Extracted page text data
= Beginning of Section =
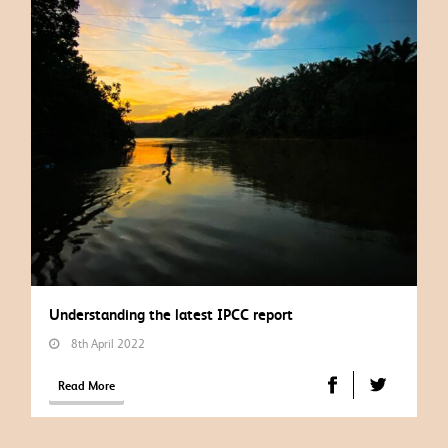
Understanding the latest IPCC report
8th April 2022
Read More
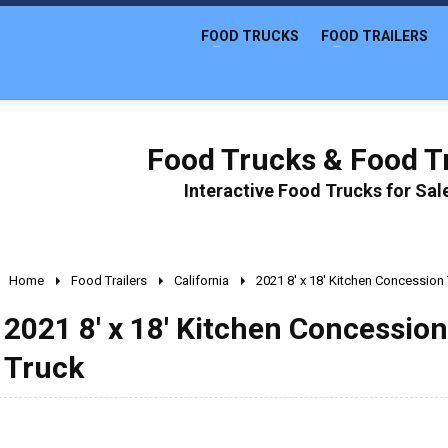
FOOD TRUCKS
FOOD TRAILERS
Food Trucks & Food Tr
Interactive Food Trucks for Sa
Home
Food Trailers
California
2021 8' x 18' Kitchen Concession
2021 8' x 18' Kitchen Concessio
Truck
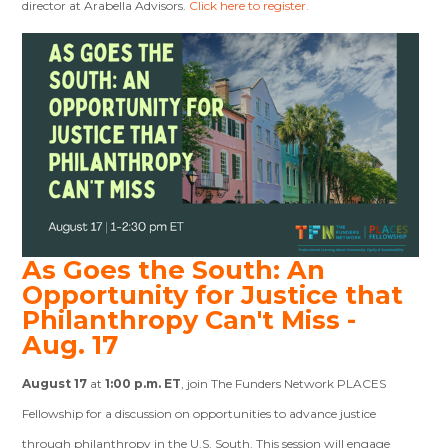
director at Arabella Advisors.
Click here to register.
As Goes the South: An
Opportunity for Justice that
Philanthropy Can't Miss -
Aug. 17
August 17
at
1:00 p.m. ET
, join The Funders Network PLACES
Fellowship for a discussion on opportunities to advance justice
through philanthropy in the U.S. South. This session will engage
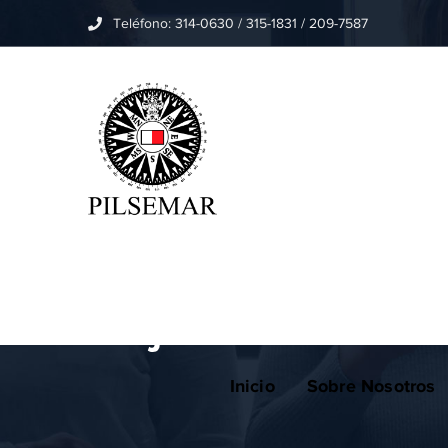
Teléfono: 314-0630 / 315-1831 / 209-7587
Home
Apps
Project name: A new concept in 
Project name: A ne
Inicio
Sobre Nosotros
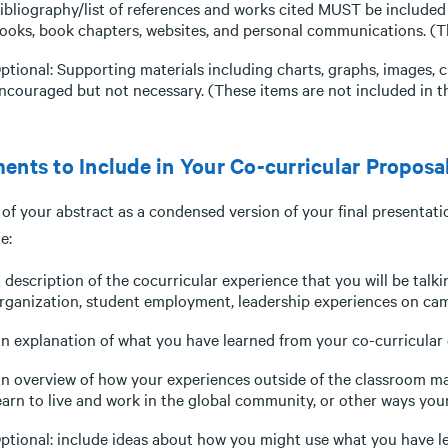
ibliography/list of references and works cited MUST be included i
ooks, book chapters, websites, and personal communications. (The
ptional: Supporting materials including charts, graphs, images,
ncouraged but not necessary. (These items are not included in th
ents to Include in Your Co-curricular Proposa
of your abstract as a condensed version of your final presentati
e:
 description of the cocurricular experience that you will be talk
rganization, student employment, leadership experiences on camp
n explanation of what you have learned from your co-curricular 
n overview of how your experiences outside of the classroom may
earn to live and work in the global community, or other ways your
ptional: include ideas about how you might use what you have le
= End of Section =
__Task requirements__: An exact copy is needed of the entries above, starting at the line that holds "Interactive Food Trucks for Sa" and stopping at the line that holds "Fellowship for a", both kept; pictures stay out.

__Solution to this exercise__:
Interactive Food Trucks for Sa
Home
Food Trailers
California
2021 8' x 18' Kitchen Concession
2021 8' x 18' Kitchen Concessio
Truck
director at Arabella Advisors.
Click here to register.
As Goes the South: An
Opportunity for Justice that
Philanthropy Can't Miss -
Aug. 17
August 17
at
1:00 p.m. ET
, join The Funders Network PLACES
Fellowship for a discussion on opportunities to advance justice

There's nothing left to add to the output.